The Nuckolls-Jefferies House is listed in the National Register:
The Nuckolls-Jefferies House is significant as an intact example of a rural mid-nineteenth century Greek Revival plantation house with late-nineteenth century Neo-Classical alterations that are themselves significant. The Nuckolls-Jefferies House was built in 1843 by William Thompson Nuckolls and significantly altered in the 1870s or 1880s by John D. Jefferies. The house is a two-and-one-half story, pedimented gable-front residence clad in weatherboard with a stone foundation. It features a two-tiered central, pedimented portico supported by two sets of full-height, slender, chamfered wooden posts and towering exterior brick chimneys on both side elevations. The portico’s entablature features a frieze with arched cutouts and its tympanum boasts a circular window with floral tracery.

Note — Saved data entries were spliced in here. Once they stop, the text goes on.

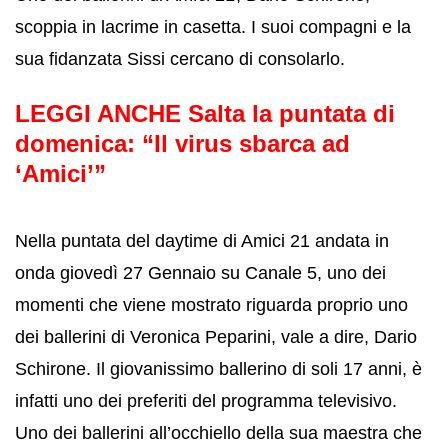
scoppia in lacrime in casetta. I suoi compagni e la
sua fidanzata Sissi cercano di consolarlo.
LEGGI ANCHE
Salta la puntata di
domenica: “Il virus sbarca ad
‘Amici’”
Nella puntata del daytime di Amici 21 andata in
onda giovedì 27 Gennaio su Canale 5, uno dei
momenti che viene mostrato riguarda proprio uno
dei ballerini di Veronica Peparini, vale a dire, Dario
Schirone. Il giovanissimo ballerino di soli 17 anni, è
infatti uno dei preferiti del programma televisivo.
Uno dei ballerini all’occhiello della sua maestra che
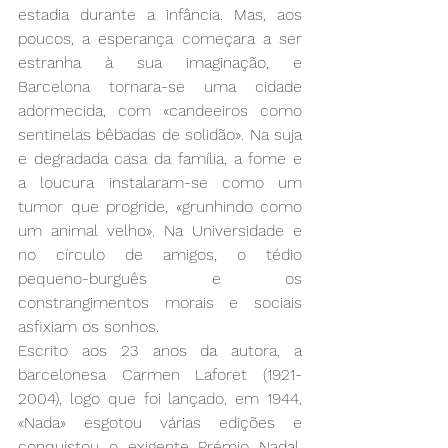
estadia durante a infância. Mas, aos 
poucos, a esperança começara a ser 
estranha à sua imaginação, e 
Barcelona tornara-se uma cidade 
adormecida, com «candeeiros como 
sentinelas bêbadas de solidão». Na suja 
e degradada casa da família, a fome e 
a loucura instalaram-se como um 
tumor que progride, «grunhindo como 
um animal velho». Na Universidade e 
no círculo de amigos, o tédio 
pequeno-burguês e os 
constrangimentos morais e sociais 
asfixiam os sonhos.
Escrito aos 23 anos da autora, a 
barcelonesa Carmen Laforet (1921-
2004), logo que foi lançado, em 1944, 
«Nada» esgotou várias edições e 
conquistou o exigente Prémio Nadal.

All of the chimneys were reconstructed in 1996, when the house underwent restoration. The rear of the house contains a two-story ell, built onto the house in the 1996 restoration. The symmetry of design, still present on the exterior and prominent in the interior of the house, speaks to its Greek Revival architectural style and distinctiveness. In addition, the Neo-Classical elements of the paired Doric portico piers remaining on the façade give the Nuckolls-Jefferies House a unique appearance and design seen nowhere else in the region. Surrounding the Nuckolls-Jefferies House are three contributing outbuildings: a small, one-story log gable-front building that dates from the mid-to-late nineteenth century that served as the farm’s smokehouse, a one-and-one-half-story gable-front frame barn, and another frame gable-front barn with side shed lean-to extensions, both barns clad in vertical board and batten frame sheathing and V-crimp metal panels [tin] roofing.
Connita Nuckolls-Hill here! Having traced my ancestry, a newfound cousin told me about the place. It was fun to read the history behind it. Thanks for sharing.

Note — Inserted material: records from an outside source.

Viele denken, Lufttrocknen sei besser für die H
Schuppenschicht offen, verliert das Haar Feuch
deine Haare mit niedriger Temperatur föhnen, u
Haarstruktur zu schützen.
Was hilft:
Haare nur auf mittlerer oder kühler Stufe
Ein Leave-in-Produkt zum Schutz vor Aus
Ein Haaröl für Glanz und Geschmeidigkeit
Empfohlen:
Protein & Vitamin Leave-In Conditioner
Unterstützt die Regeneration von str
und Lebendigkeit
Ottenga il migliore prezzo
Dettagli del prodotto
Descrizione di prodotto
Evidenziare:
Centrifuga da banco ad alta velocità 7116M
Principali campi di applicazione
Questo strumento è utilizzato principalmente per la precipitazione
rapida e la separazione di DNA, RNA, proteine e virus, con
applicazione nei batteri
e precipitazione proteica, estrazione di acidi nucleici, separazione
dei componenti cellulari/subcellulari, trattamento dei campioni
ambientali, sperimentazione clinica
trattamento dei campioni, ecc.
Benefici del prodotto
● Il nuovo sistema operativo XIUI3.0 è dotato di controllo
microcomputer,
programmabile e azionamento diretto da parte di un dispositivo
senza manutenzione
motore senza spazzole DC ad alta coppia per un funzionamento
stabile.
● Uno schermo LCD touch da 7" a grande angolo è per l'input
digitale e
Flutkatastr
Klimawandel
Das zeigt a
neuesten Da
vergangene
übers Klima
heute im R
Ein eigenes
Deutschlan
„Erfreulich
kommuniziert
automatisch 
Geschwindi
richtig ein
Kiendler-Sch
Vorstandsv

I spent the night with Dorothy Becknell when she invited some of her nursing classmates to visit with her in the early 50s. It was a great experience to wander through the large home.
Fantastic news, Lynda Ramage! Very happy to hear that this very special house is back in the “Jefferies family”.
The house now is back in the “Jefferies family” as we (my husband and myself) purchased the home a few months ago (March, 2018). We are fixing the inside first and will do the outside in the spring of ’19. I’m so happy to be here and love the sunsets.
That is wonderful news, congratulations and good luck on all your endeavors in restoring the home! Hope y’all enjoy.
Ditto to Tim Gibson’s comments. I have very fond memories of the Nuckolls-Jefferies house. Climbing the spiral staircase all the way to the attic was always a great attraction for all of the Becknell kids. Eyes were always alert for ghosts lurking in the shadows. Visiting the house after Nancy and Gene Horn refurbished it was a little like going home.
My Great Uncle George Becknell and wife Aunt Bessie owned this home for years. My Granddaddy Boyd Becknell lived just around the bend and across the road was his brother. We celebrated the Becknell family reunions here every year. Uncle George would invite the entire Asbury Church community and others as well. I was just a kid then but ran through the big house and some of us slid down the spiral stairway. After the meal the men and women would gather in the house (ball room) and sing the old hymns of the faith. My mother Virginia Becknell Gibson would be there singing with her very unique high soprano voice. Today marks 2 years (July 1st) that she has been in heaven and I know she is still singing!!! Thanks for sharing the picture of this home.
I am the great-great granddaughter to John D. Jefferies. His grandson was my granddaddy, the third John Davis Jefferies. I have been inside the house many, many times and adore it! Have some pictures of JDJ, II and his children. My Mother was Catherine Jefferies Sanders.